The identified high degrees of commonality between the findings from the two Asian and
two Western European countries are similar in magnitude to those identified by the aforementioned
public sector hospital-related replication studies carried out by Hamlin et al. in Egypt, Mexico and
Romania. As with all of these past studies, the cross-cultural etic themes (behavioural categories)
that emerged from our multiple cross-case/cross-nation comparative analyses were comprised of
a mosaic-style integration of diverse-emic BSs drawn from the BS data sets of the compared cases.
Thus, our study is an example of Type 4 indigenous Asian management research, as called for by
Lyles (2009) and Li et al. (2012). Furthermore, our findings are illustrative of what Li (2012)
refers to as geocentric (emic-and-etic) knowledge.
Limitations of the Study
We acknowledge two limitations of our cross-case/cross-nation comparative study. The first
relates to the imbalance in the number of Asian BSs (n=135) compared against the much larger
number of Western European BSs (n=356). The second limitation arises from the fact that the
Asian empirical source data were obtained from just one indigenous study in China and one in
South Korea, whereas the Western European data were obtained multiple indigenous studies.
Consequently, our findings and conclusions need to be treated with a degree of caution until such
time that more indigenous replication studies are carried out in the two Asian countries.
Implications for HRD Practice and Future Research
16
The positive and negative behavioural indicators of perceived managerial and leadership
effectiveness within a Chinese for-profit-like state enterprise and multiple British, German and
South Korean private sector companies have been shown to be mostly the same, and only a small
portion of different (local/context-specific) categories of effective and ineffective managerial
behaviour have emerged from the compared studies. These findings suggest that human resource
development (HRD) practitioners in all four countries could utilize the geocentric (emic-and-etic)
findings of our study to inform the creation of new management and leadership development
programs, or to critically evaluate extant programmes.
We suggest that the findings of our study could provide useful information to Western
multinationals (MNCs) that have operations in China and South Korea.
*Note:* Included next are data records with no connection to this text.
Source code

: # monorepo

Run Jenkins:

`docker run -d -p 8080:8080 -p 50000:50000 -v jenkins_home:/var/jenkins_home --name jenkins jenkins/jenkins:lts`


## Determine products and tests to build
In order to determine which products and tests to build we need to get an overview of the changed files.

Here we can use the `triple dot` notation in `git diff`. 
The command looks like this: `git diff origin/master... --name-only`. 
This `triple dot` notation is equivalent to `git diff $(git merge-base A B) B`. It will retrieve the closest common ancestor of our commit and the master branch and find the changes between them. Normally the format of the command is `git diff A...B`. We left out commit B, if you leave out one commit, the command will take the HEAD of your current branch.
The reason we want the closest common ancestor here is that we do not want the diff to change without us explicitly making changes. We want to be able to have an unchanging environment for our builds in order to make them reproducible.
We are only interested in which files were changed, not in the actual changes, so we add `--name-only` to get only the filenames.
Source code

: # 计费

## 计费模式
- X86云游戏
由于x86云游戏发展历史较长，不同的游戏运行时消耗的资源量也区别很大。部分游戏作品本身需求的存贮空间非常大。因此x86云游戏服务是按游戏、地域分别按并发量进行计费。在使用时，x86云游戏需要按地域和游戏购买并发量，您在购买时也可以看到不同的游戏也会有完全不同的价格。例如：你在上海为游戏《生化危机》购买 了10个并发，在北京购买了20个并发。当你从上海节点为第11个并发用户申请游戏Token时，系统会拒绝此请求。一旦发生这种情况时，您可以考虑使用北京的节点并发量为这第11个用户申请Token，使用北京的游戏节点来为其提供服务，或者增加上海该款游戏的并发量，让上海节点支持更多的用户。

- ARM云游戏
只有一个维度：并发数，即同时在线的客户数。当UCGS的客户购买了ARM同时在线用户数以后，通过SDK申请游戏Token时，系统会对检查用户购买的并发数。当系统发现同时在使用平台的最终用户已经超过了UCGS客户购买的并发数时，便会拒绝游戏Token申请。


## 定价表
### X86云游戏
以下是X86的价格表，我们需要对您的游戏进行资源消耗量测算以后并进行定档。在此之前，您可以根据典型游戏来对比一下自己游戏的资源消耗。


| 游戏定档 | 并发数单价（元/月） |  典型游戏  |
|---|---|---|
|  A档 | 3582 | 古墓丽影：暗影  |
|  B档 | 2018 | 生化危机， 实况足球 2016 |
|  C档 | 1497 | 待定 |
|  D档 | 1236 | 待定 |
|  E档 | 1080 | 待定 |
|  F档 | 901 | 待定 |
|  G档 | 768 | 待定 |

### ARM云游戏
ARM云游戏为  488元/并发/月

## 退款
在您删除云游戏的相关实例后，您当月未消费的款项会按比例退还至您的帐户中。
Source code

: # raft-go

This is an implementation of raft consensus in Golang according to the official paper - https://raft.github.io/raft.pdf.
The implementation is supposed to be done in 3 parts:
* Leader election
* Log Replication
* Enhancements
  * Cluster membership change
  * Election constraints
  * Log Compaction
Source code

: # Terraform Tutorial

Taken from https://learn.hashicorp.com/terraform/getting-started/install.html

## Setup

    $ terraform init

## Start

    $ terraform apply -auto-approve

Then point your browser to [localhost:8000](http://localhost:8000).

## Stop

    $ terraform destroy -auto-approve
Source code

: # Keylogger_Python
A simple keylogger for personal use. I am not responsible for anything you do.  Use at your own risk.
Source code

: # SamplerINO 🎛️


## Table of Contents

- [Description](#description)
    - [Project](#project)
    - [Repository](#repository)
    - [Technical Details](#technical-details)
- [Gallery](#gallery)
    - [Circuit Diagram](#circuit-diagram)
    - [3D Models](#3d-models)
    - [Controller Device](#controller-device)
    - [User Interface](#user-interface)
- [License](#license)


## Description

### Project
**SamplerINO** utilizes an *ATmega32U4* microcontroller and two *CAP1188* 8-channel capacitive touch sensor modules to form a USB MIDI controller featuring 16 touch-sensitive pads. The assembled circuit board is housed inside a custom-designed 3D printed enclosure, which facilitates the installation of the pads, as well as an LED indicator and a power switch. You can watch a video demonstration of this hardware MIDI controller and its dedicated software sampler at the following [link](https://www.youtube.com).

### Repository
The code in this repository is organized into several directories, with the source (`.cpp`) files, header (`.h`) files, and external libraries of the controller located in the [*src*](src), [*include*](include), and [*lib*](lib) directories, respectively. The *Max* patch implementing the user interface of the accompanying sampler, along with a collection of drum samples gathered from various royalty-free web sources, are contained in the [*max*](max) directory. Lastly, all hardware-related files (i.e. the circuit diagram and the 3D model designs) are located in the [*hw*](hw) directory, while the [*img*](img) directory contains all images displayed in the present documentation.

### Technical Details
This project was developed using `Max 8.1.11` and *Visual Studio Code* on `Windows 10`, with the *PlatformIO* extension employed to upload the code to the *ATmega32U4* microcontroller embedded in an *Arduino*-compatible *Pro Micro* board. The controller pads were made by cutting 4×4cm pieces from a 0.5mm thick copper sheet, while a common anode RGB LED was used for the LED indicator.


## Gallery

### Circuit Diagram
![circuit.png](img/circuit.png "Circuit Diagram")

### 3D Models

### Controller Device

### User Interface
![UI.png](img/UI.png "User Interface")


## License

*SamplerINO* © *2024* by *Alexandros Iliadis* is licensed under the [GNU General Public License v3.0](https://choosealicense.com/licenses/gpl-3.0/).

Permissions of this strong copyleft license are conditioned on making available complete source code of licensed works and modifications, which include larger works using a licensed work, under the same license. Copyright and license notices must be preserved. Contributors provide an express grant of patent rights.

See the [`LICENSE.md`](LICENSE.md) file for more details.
With specific and detailed
knowledge of the different categories of effective and ineffective managerial behaviour, as
perceived and judged by indigenous managers and non-managerial employees within large private
companies, they could better prepare their expatriate managers and other expatriates for
international assignments in those two Asian countries based on hard empirical evidence. In
addition, with our findings, MNCs could be in a better position to recruit and select candidates
possessing the necessary behavioural competencies to be successful as an expatriate manager in
China and South Korea.
A direction for future research could be for more private sector related single-organization
and multiple-organization emic replication studies to be conducted in the four countries of our
study, followed by multiple cross-case/cross-nation comparative analyses to validate and further
develop (if possible) the geocentric (emic-and-etic) behavioural categories of perceived
managerial and leadership effectiveness that have emerged from our study. Another direction
could be to instigate equivalent emic replication studies within a diverse range of public and third
17
sector organizations in the four countries, and then conduct cross-sector and cross-nation studies
in search of similarities and differences. It is our hope that the current indigenous and non-normal
science cross-case/cross-nation comparative study of perceived managerial and leadership
effectiveness will help enrich and advance the research and work of an expanding global
community of HRD scholars and practitioners (Kuchinke et al., 2014).